_Written task_. In the records below, print each line exactly and leave every image out.

[Code change snippets]
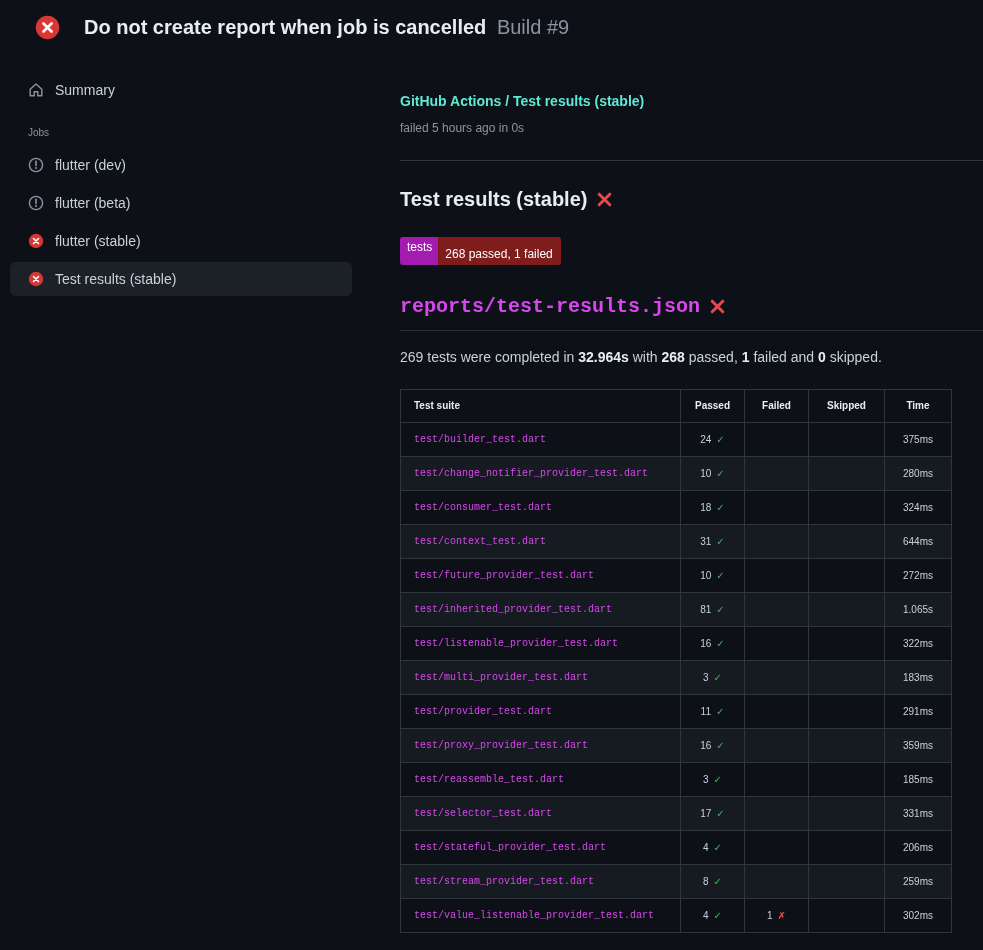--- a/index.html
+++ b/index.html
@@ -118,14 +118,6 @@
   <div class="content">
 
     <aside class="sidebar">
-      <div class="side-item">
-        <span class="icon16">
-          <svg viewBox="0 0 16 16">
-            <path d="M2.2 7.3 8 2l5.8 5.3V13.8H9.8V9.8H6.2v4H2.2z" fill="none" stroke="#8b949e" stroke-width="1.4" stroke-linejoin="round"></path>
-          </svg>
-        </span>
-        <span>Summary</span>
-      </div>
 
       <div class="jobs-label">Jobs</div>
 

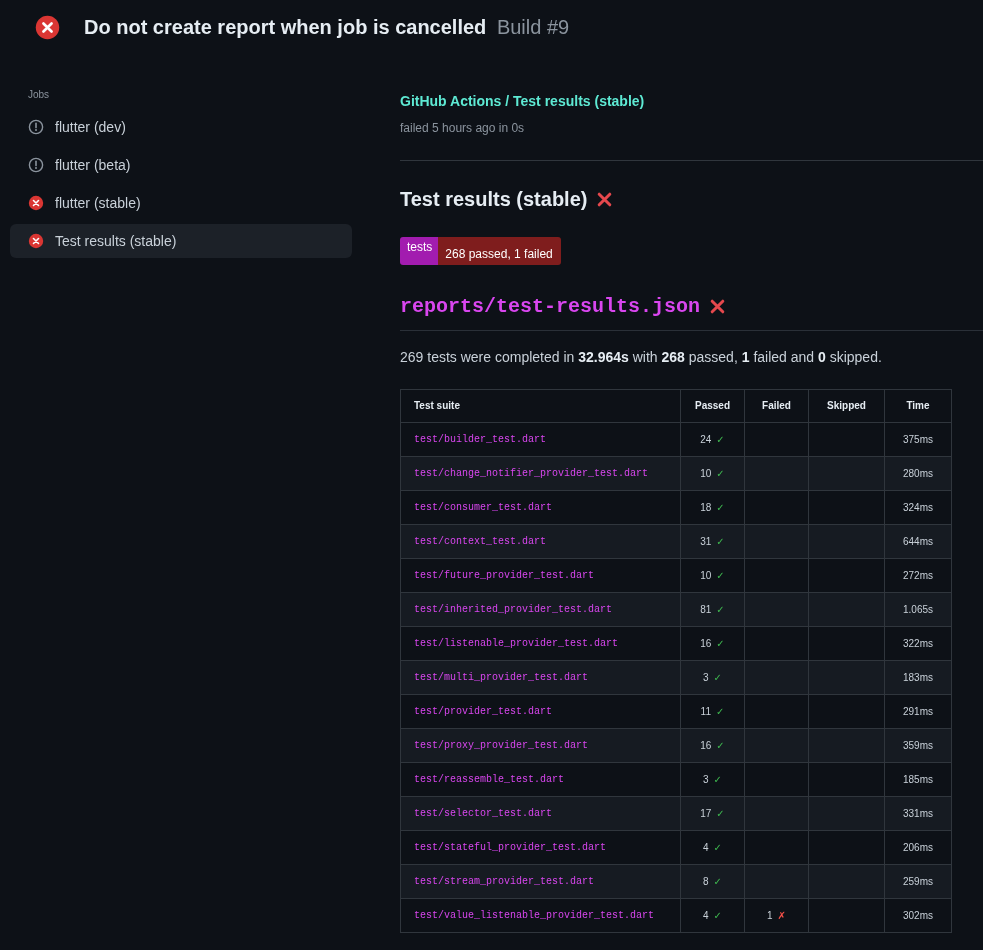--- a/index.html
+++ b/index.html
@@ -60,7 +60,7 @@
     border-radius: 3px 0 0 3px;
   }
   .badge-right {
-    background: #7f1d1d; color: #ffffff; padding: 8px 8px 2px 7px;
+    background: #1d4ed8; color: #ffffff; padding: 0 8px 2px 7px;
     border-radius: 0 3px 3px 0;
   }
 

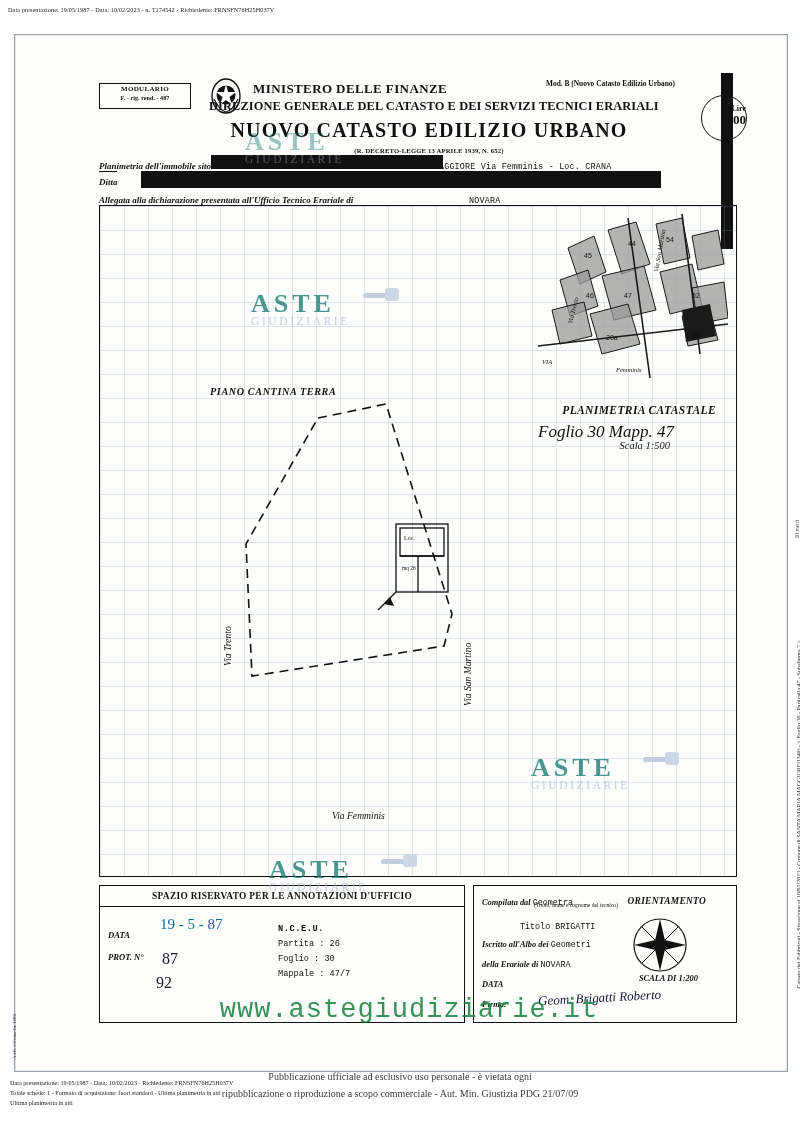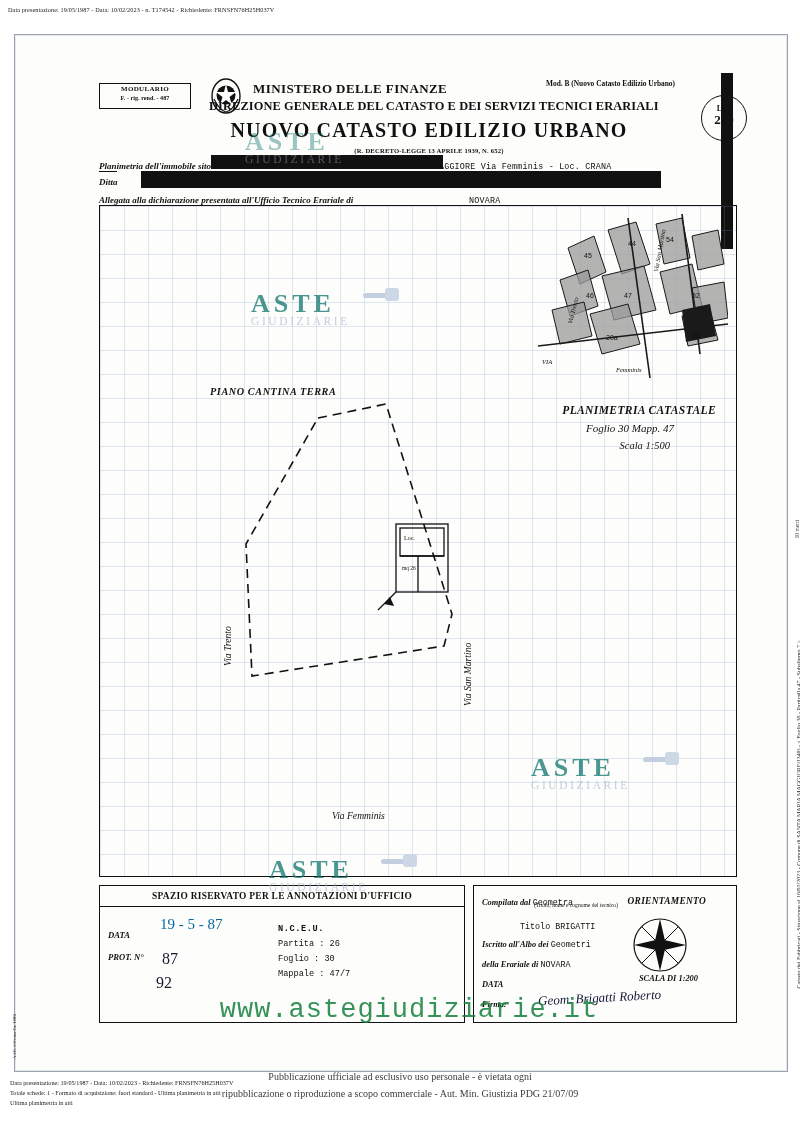--- a/index.html
+++ b/index.html
@@ -68,7 +68,7 @@
   }
   .lire{
     position:absolute;right:6px;top:28px;width:46px;height:46px;border-radius:50%;
-    border:1.6px solid #111;text-align:center;box-sizing:border-box;
+    border:1.6px solid #111;text-align:right;box-sizing:border-box;
   }
   .lire .l1{font-size:8px;font-weight:bold;margin-top:8px;}
   .lire .l2{font-size:13px;font-weight:bold;line-height:13px;}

_Solution_.
--- a/index.html
+++ b/index.html
@@ -118,14 +118,6 @@
   <div class="content">
 
     <aside class="sidebar">
-      <div class="side-item">
-        <span class="icon16">
-          <svg viewBox="0 0 16 16">
-            <path d="M2.2 7.3 8 2l5.8 5.3V13.8H9.8V9.8H6.2v4H2.2z" fill="none" stroke="#8b949e" stroke-width="1.4" stroke-linejoin="round"></path>
-          </svg>
-        </span>
-        <span>Summary</span>
-      </div>
 
       <div class="jobs-label">Jobs</div>
 

--- a/index.html
+++ b/index.html
@@ -60,7 +60,7 @@
     border-radius: 3px 0 0 3px;
   }
   .badge-right {
-    background: #7f1d1d; color: #ffffff; padding: 8px 8px 2px 7px;
+    background: #1d4ed8; color: #ffffff; padding: 0 8px 2px 7px;
     border-radius: 0 3px 3px 0;
   }
 

--- a/index.html
+++ b/index.html
@@ -68,7 +68,7 @@
   }
   .lire{
     position:absolute;right:6px;top:28px;width:46px;height:46px;border-radius:50%;
-    border:1.6px solid #111;text-align:center;box-sizing:border-box;
+    border:1.6px solid #111;text-align:right;box-sizing:border-box;
   }
   .lire .l1{font-size:8px;font-weight:bold;margin-top:8px;}
   .lire .l2{font-size:13px;font-weight:bold;line-height:13px;}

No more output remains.